Start of Dataset

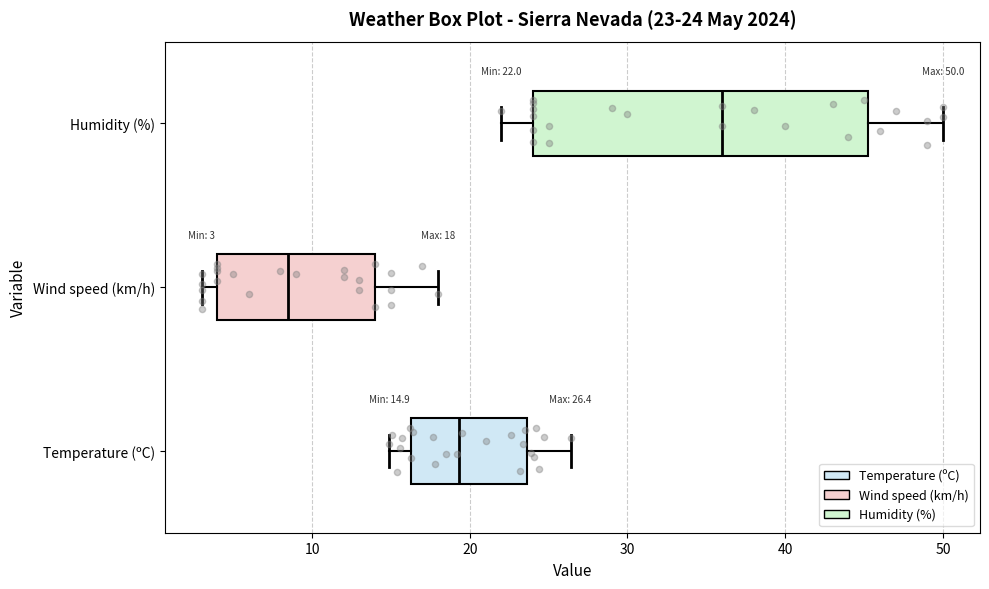

Which box has the furthest to the right median line?

Humidity (%)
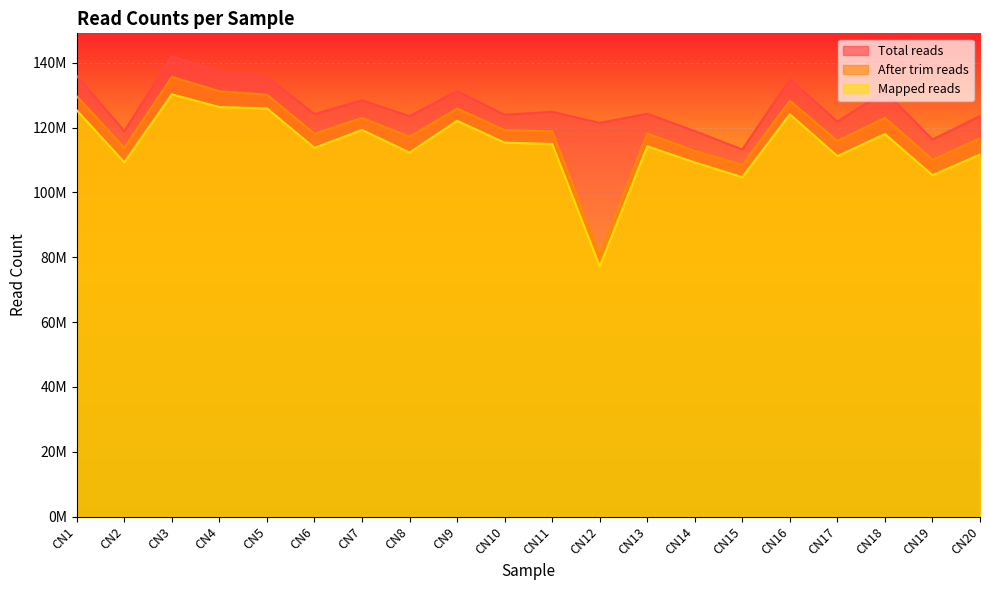

How many distinct data groups are displayed?

3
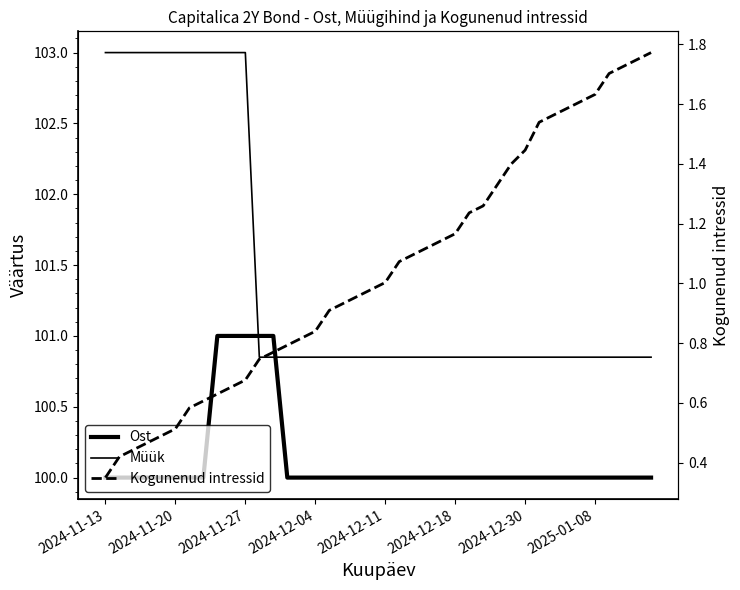

What is the highest value of the Müük series?

103.0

End of Dataset

Task brief
Rewrite the records with "highest" swapped for "largest", leaving all other wording unchanged and omitting the pictures.

Reply to the task
Which box has the furthest to the right median line?

Humidity (%)

How many distinct data groups are displayed?

3

What is the largest value of the Müük series?

103.0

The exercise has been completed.